De toda forma, o nome de Bolsonaro aparece nos comunicados da Casa Branca. Se Bolsonaro pode, indiretamente, ser impedido de dar entrevistas à imprensa brasileira, a atenção internacional não sofre influência do STF. A percepção internacional de que o Brasil estaria usando autoritarismo para combater o autoritário pode acelerar a mudança do tal momento político de apoio às instituições.
O aprofundamento das desavenças internacionais, no lugar da tradicional solução de conflitos pela via diplomática, é sintoma de uma mudança na mentalidade brasileira, que ressoa no governo federal e é manifestada nos inquéritos do STF. Para que não haja dúvidas: o conflito é culpa do governo dos Estados Unidos, e não de Lula. Mas há espaço para diálogo — Coréia do Sul, Singapura e Vietnã são alguns dos países que evitaram ou postergaram a implementação das taxas após o anúncio de Trump no “liberation day”, em 2 de abril.
A possibilidade apresentada pelo ministro Fernando Haddad de que o Brasil pode reagir suspendendo direitos de propriedade intelectual — como royalties audiovisuais, patentes de medicamentos e de sementes agrícolas — e a tributando das remessas de dividendos por multinacionais americanas instaladas no Brasil, ressoa o sentimento de autoproteção apresentado também pelo STF. As instituições brasileiras parecem estar sob constante ataque, e parecem sempre tentar expandir seus poderes sob justificativa de legítima defesa.
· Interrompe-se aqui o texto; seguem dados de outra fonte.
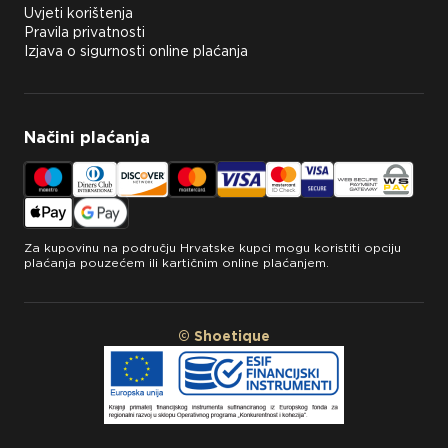
Uvjeti korištenja
Pravila privatnosti
Izjava o sigurnosti online plaćanja
Načini plaćanja
Za kupovinu na području Hrvatske kupci mogu koristiti opciju
plaćanja pouzećem ili kartičnim online plaćanjem.
© Shoetique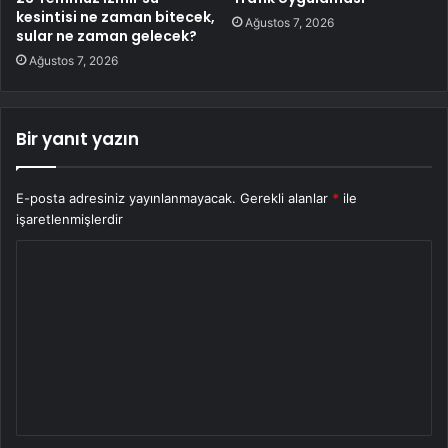
kesintisi ne zaman bitecek,
Ağustos 7, 2026
sular ne zaman gelecek?
Ağustos 7, 2026
Bir yanıt yazın
E-posta adresiniz yayınlanmayacak.
Gerekli alanlar
*
ile
işaretlenmişlerdir
Y
o
r
u
m
*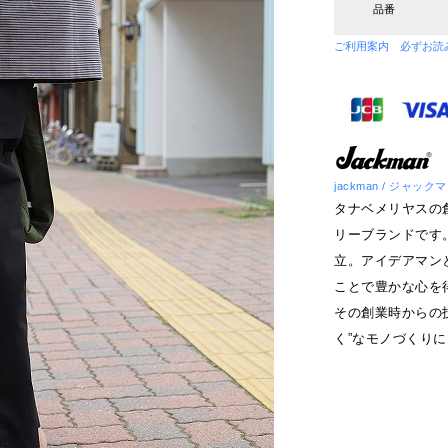
品番
ご利用案内 必ずお読
jackman / ジャック
タナベメリヤスの
リーブランドです
立。アイデアマン
ことで豊かな心を得
その創業時からの
く”なモノづくり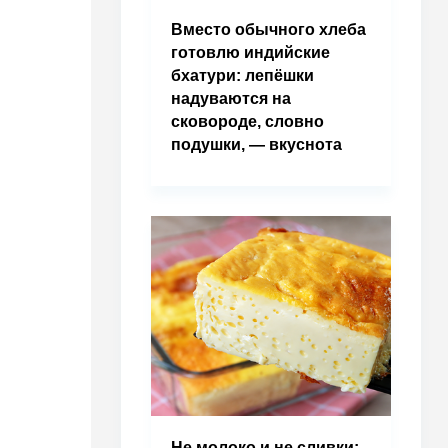
Вместо обычного хлеба
готовлю индийские
бхатури: лепёшки
надуваются на
сковороде, словно
подушки, — вкуснота
Не молоко и не сливки: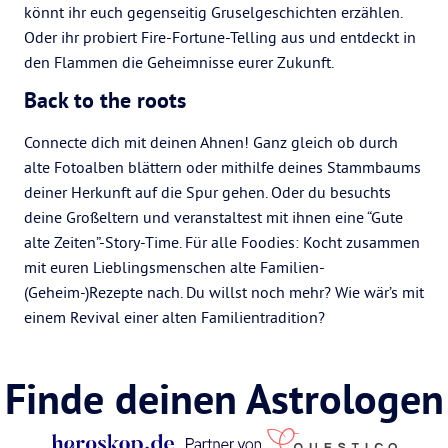
könnt ihr euch gegenseitig Gruselgeschichten erzählen.
Oder ihr probiert Fire-Fortune-Telling aus und entdeckt in
den Flammen die Geheimnisse eurer Zukunft.
Back to the roots
Connecte dich mit deinen Ahnen! Ganz gleich ob durch
alte Fotoalben blättern oder mithilfe deines Stammbaums
deiner Herkunft auf die Spur gehen. Oder du besuchts
deine Großeltern und veranstaltest mit ihnen eine “Gute
alte Zeiten”-Story-Time. Für alle Foodies: Kocht zusammen
mit euren Lieblingsmenschen alte Familien-
(Geheim-)Rezepte nach. Du willst noch mehr? Wie wär’s mit
einem Revival einer alten Familientradition?
Finde deinen Astrologen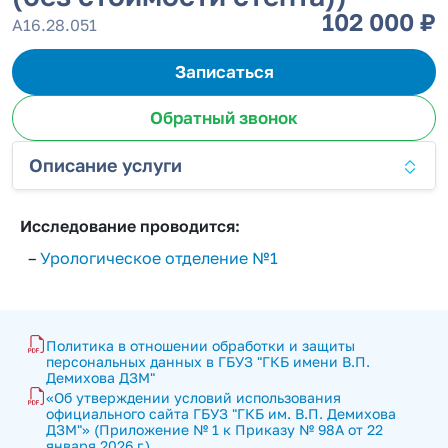
102 000 ₽
А16.28.051
Записаться
Обратный звонок
Описание услуги
Исследование проводится:
–
Урологическое отделение №1
Политика в отношении обработки и защиты 
персональных данных в ГБУЗ "ГКБ имени В.П. 
Демихова ДЗМ"
«Об утверждении условий использования 
официального сайта ГБУЗ "ГКБ им. В.П. Демихова 
ДЗМ"» (Приложение № 1 к Приказу № 98А от 22 
января 2026 г.)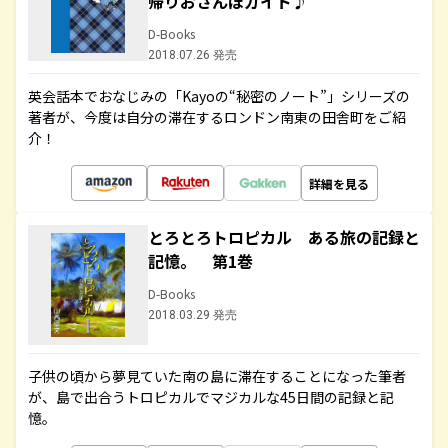
帰りおさんぽガイド♪
D-Books
2018.07.26 発売
英会話本でおなじみの「Kayoの“秘密のノート”」シリーズの
著者が、今度は自分の滞在するロンドン南東の田舎町をご紹
介！
詳細を見る
とろとろトロピカル ある旅の記録と
記憶。 第1巻
D-Books
2018.03.29 発売
子供の頃から夢見ていた南の島に滞在することになった筆者
が、島で出合うトロピカルでマジカルな45日間の記録と記
憶。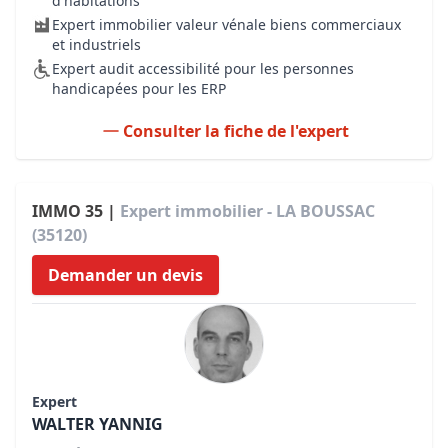
d'habitations
Expert immobilier valeur vénale biens commerciaux
et industriels
Expert audit accessibilité pour les personnes
handicapées pour les ERP
Consulter la fiche de l'expert
IMMO 35 |
Expert immobilier - LA BOUSSAC
(35120)
Demander un devis
Expert
WALTER YANNIG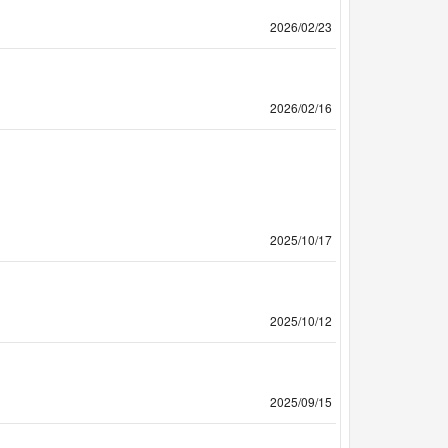
2026/02/23
2026/02/16
2025/10/17
2025/10/12
2025/09/15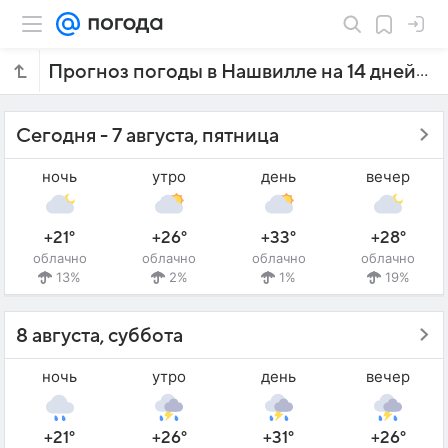
Прогноз погоды в Нашвилле на 14 дней
Сегодня - 7 августа, пятница
ночь
утро
день
вечер
+21°
+26°
+33°
+28°
облачно
облачно
облачно
облачно
13%
2%
1%
19%
8 августа, суббота
ночь
утро
день
вечер
+21°
+26°
+31°
+26°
Essa mudança no brazilian way, da proatividade em busca do diálogo para uma intervenção reativa, não é invenção de Lula. Em nome de uma ideologia anti-esquerda, o ex-presidente Bolsonaro comprou briga com aliados internacionais históricos e parceiros comerciais de 2019 a 2023. Trata-se do ímpeto de isolacionismo global que todo o planeta atravessa. Porém, o Brasil tem potencial para liderar um contraponto a este momento, se colocando como protagonista na conciliação das crises que levam ao rompimento das cadeias internacionais de produção e, logo, às perdas econômicas.
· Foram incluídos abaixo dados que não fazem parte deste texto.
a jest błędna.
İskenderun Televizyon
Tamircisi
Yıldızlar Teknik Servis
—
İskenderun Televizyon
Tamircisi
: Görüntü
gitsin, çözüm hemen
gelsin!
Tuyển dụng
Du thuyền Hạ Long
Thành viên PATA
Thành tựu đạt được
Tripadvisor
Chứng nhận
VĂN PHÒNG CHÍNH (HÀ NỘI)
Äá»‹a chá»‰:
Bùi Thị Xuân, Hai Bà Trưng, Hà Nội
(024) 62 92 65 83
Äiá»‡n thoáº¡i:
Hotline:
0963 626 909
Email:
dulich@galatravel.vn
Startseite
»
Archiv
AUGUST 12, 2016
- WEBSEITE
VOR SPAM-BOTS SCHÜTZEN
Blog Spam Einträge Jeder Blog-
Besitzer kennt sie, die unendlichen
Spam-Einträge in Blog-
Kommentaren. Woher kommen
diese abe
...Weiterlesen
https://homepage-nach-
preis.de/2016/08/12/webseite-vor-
Para isso, entretanto, seria necessário um líder sem o afã ideológico de Bolsonaro e que não dependa da narrativa do “nós contra eles” para permanecer no poder como Lula. Os excessos do Judiciário e do Executivo são polarizantes, e, portanto, a principal ameaça ao surgimento de um nome que arregimente o centro oscilante entre direita e esquerda no país.
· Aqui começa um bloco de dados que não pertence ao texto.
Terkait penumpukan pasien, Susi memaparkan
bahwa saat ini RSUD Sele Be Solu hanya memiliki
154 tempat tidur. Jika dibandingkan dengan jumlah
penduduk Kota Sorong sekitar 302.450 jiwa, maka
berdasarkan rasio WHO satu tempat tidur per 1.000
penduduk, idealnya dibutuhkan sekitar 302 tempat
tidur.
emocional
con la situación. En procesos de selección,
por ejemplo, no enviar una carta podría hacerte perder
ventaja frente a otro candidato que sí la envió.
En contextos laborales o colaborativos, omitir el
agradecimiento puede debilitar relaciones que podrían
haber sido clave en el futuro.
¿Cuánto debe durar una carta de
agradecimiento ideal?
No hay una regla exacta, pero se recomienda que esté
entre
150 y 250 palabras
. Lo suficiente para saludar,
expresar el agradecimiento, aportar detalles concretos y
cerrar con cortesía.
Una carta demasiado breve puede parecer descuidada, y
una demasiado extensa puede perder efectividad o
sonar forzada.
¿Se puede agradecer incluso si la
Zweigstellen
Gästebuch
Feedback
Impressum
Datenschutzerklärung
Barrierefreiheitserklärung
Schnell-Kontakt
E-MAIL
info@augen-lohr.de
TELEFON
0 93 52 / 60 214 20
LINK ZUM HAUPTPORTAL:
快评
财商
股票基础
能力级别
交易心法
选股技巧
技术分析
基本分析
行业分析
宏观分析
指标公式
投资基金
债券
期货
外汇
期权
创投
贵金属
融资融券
Afinal, os ventos que beneficiam Lula da Silva neste momento (a contraposição às Tarifas de Trump, a possível condenação de Bolsonaro), podem beneficiar, adiante, um candidato de centro-direita, como Ronaldo Caiado (possivelmente, o mais preparado dos pré-candidatos das direitas), governador de Goiás; Ratinho Júnior, governador do Paraná; Romeu Zema, governador de Minas Gerais. Esta é mais uma das lições deixadas pela Lava Jato, quando a esquerda saiu das investigações para retornar ao poder.